Brief:
Return exactly the span of lines that opens with the line containing "來潮流？校內數字教育如何實踐落地？" and closes with the last line of the data, inclusive.

----------------

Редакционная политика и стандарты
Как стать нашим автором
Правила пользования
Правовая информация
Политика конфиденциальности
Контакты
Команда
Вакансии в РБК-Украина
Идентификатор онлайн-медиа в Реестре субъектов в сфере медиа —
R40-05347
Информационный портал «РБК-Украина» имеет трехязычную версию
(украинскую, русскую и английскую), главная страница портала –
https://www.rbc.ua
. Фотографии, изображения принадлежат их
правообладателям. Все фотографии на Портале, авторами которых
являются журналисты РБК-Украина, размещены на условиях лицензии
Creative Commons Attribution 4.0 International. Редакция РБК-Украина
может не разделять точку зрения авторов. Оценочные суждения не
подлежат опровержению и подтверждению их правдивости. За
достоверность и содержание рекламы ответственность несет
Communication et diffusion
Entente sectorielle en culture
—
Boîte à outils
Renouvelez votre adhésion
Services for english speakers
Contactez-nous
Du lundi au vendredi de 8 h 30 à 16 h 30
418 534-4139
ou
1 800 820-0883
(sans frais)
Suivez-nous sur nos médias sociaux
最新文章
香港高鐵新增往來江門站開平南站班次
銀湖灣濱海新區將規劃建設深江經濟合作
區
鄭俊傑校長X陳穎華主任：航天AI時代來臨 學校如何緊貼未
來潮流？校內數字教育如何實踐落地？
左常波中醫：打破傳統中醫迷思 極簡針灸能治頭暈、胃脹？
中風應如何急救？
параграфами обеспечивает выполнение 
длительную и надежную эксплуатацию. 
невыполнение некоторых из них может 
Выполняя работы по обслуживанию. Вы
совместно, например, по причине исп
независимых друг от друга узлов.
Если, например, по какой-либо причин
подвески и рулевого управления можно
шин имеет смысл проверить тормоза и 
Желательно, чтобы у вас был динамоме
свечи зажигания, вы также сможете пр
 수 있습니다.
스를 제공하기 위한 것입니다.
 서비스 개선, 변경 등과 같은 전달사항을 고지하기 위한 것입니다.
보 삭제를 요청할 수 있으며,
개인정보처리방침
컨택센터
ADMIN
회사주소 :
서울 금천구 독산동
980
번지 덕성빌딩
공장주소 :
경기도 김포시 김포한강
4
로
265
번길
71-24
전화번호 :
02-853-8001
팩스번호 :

----------------

Task answer:
來潮流？校內數字教育如何實踐落地？
左常波中醫：打破傳統中醫迷思 極簡針灸能治頭暈、胃脹？
中風應如何急救？
параграфами обеспечивает выполнение 
длительную и надежную эксплуатацию. 
невыполнение некоторых из них может 
Выполняя работы по обслуживанию. Вы
совместно, например, по причине исп
независимых друг от друга узлов.
Если, например, по какой-либо причин
подвески и рулевого управления можно
шин имеет смысл проверить тормоза и 
Желательно, чтобы у вас был динамоме
свечи зажигания, вы также сможете пр
 수 있습니다.
스를 제공하기 위한 것입니다.
 서비스 개선, 변경 등과 같은 전달사항을 고지하기 위한 것입니다.
보 삭제를 요청할 수 있으며,
개인정보처리방침
컨택센터
ADMIN
회사주소 :
서울 금천구 독산동
980
번지 덕성빌딩
공장주소 :
경기도 김포시 김포한강
4
로
265
번길
71-24
전화번호 :
02-853-8001
팩스번호 :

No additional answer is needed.